**Exercise details**
Retype every entry precisely and keep each line whole.

(Records from a collection)
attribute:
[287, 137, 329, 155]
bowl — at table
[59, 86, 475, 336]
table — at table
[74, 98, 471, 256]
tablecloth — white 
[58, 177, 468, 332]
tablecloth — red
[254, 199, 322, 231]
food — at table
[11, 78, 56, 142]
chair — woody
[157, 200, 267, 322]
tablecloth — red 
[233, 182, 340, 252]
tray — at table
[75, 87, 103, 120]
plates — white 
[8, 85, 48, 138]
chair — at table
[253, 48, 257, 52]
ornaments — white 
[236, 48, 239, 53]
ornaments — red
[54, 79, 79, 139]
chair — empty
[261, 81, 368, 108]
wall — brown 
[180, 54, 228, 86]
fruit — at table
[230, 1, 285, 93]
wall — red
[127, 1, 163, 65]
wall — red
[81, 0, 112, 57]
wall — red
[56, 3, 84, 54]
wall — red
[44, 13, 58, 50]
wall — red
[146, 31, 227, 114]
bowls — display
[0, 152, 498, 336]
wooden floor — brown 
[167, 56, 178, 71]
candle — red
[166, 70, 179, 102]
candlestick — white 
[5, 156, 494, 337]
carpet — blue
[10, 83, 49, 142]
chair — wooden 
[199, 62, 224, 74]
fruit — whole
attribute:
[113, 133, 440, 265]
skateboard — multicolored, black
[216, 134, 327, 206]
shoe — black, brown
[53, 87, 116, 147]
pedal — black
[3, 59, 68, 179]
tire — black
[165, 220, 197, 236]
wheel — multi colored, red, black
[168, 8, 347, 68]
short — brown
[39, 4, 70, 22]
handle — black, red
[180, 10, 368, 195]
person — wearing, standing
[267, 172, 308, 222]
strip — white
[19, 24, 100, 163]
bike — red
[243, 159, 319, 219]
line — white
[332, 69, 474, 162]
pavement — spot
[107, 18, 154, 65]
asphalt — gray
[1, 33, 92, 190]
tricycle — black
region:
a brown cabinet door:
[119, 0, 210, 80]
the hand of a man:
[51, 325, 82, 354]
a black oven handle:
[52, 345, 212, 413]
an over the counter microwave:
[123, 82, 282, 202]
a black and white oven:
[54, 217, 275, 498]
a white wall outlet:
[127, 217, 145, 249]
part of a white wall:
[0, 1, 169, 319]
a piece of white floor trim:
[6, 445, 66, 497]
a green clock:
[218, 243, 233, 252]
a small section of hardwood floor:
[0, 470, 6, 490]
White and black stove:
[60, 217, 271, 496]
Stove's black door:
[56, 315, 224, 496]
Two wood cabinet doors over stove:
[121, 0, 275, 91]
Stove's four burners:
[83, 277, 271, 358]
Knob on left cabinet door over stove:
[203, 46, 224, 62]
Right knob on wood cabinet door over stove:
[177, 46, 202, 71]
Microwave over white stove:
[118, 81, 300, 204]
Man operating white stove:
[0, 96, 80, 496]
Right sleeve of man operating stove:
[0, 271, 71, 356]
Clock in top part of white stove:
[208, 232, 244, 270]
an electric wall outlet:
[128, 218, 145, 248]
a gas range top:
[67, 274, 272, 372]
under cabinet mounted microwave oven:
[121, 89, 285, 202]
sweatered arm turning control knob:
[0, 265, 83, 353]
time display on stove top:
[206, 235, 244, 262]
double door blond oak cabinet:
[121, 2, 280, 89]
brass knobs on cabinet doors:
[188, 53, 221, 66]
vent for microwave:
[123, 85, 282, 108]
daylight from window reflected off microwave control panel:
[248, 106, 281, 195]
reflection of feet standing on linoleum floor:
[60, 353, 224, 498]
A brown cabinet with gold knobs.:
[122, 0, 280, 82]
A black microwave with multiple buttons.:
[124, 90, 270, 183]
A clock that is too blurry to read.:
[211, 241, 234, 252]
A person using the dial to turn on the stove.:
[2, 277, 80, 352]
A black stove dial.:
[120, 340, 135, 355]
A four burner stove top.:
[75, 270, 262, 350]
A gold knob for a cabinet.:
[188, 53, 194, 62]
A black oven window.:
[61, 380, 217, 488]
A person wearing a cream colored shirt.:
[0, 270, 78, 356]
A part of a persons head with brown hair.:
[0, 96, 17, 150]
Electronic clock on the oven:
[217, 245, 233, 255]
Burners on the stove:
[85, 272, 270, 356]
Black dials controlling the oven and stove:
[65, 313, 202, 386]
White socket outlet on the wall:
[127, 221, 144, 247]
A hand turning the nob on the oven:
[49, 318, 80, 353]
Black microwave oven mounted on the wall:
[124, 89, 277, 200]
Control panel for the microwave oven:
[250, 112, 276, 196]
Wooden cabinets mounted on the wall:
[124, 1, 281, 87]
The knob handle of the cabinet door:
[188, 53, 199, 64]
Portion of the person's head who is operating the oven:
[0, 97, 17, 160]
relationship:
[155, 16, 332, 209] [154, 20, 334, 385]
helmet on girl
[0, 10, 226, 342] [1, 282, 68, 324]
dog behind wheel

**Response below**
attribute:
[287, 137, 329, 155]
bowl — at table
[59, 86, 475, 336]
table — at table
[74, 98, 471, 256]
tablecloth — white 
[58, 177, 468, 332]
tablecloth — red
[254, 199, 322, 231]
food — at table
[11, 78, 56, 142]
chair — woody
[157, 200, 267, 322]
tablecloth — red 
[233, 182, 340, 252]
tray — at table
[75, 87, 103, 120]
plates — white 
[8, 85, 48, 138]
chair — at table
[253, 48, 257, 52]
ornaments — white 
[236, 48, 239, 53]
ornaments — red
[54, 79, 79, 139]
chair — empty
[261, 81, 368, 108]
wall — brown 
[180, 54, 228, 86]
fruit — at table
[230, 1, 285, 93]
wall — red
[127, 1, 163, 65]
wall — red
[81, 0, 112, 57]
wall — red
[56, 3, 84, 54]
wall — red
[44, 13, 58, 50]
wall — red
[146, 31, 227, 114]
bowls — display
[0, 152, 498, 336]
wooden floor — brown 
[167, 56, 178, 71]
candle — red
[166, 70, 179, 102]
candlestick — white 
[5, 156, 494, 337]
carpet — blue
[10, 83, 49, 142]
chair — wooden 
[199, 62, 224, 74]
fruit — whole
attribute:
[113, 133, 440, 265]
skateboard — multicolored, black
[216, 134, 327, 206]
shoe — black, brown
[53, 87, 116, 147]
pedal — black
[3, 59, 68, 179]
tire — black
[165, 220, 197, 236]
wheel — multi colored, red, black
[168, 8, 347, 68]
short — brown
[39, 4, 70, 22]
handle — black, red
[180, 10, 368, 195]
person — wearing, standing
[267, 172, 308, 222]
strip — white
[19, 24, 100, 163]
bike — red
[243, 159, 319, 219]
line — white
[332, 69, 474, 162]
pavement — spot
[107, 18, 154, 65]
asphalt — gray
[1, 33, 92, 190]
tricycle — black
region:
a brown cabinet door:
[119, 0, 210, 80]
the hand of a man:
[51, 325, 82, 354]
a black oven handle:
[52, 345, 212, 413]
an over the counter microwave:
[123, 82, 282, 202]
a black and white oven:
[54, 217, 275, 498]
a white wall outlet:
[127, 217, 145, 249]
part of a white wall:
[0, 1, 169, 319]
a piece of white floor trim:
[6, 445, 66, 497]
a green clock:
[218, 243, 233, 252]
a small section of hardwood floor:
[0, 470, 6, 490]
White and black stove:
[60, 217, 271, 496]
Stove's black door:
[56, 315, 224, 496]
Two wood cabinet doors over stove:
[121, 0, 275, 91]
Stove's four burners:
[83, 277, 271, 358]
Knob on left cabinet door over stove:
[203, 46, 224, 62]
Right knob on wood cabinet door over stove:
[177, 46, 202, 71]
Microwave over white stove:
[118, 81, 300, 204]
Man operating white stove:
[0, 96, 80, 496]
Right sleeve of man operating stove:
[0, 271, 71, 356]
Clock in top part of white stove:
[208, 232, 244, 270]
an electric wall outlet:
[128, 218, 145, 248]
a gas range top:
[67, 274, 272, 372]
under cabinet mounted microwave oven:
[121, 89, 285, 202]
sweatered arm turning control knob:
[0, 265, 83, 353]
time display on stove top:
[206, 235, 244, 262]
double door blond oak cabinet:
[121, 2, 280, 89]
brass knobs on cabinet doors:
[188, 53, 221, 66]
vent for microwave:
[123, 85, 282, 108]
daylight from window reflected off microwave control panel:
[248, 106, 281, 195]
reflection of feet standing on linoleum floor:
[60, 353, 224, 498]
A brown cabinet with gold knobs.:
[122, 0, 280, 82]
A black microwave with multiple buttons.:
[124, 90, 270, 183]
A clock that is too blurry to read.:
[211, 241, 234, 252]
A person using the dial to turn on the stove.:
[2, 277, 80, 352]
A black stove dial.:
[120, 340, 135, 355]
A four burner stove top.:
[75, 270, 262, 350]
A gold knob for a cabinet.:
[188, 53, 194, 62]
A black oven window.:
[61, 380, 217, 488]
A person wearing a cream colored shirt.:
[0, 270, 78, 356]
A part of a persons head with brown hair.:
[0, 96, 17, 150]
Electronic clock on the oven:
[217, 245, 233, 255]
Burners on the stove:
[85, 272, 270, 356]
Black dials controlling the oven and stove:
[65, 313, 202, 386]
White socket outlet on the wall:
[127, 221, 144, 247]
A hand turning the nob on the oven:
[49, 318, 80, 353]
Black microwave oven mounted on the wall:
[124, 89, 277, 200]
Control panel for the microwave oven:
[250, 112, 276, 196]
Wooden cabinets mounted on the wall:
[124, 1, 281, 87]
The knob handle of the cabinet door:
[188, 53, 199, 64]
Portion of the person's head who is operating the oven:
[0, 97, 17, 160]
relationship:
[155, 16, 332, 209] [154, 20, 334, 385]
helmet on girl
[0, 10, 226, 342] [1, 282, 68, 324]
dog behind wheel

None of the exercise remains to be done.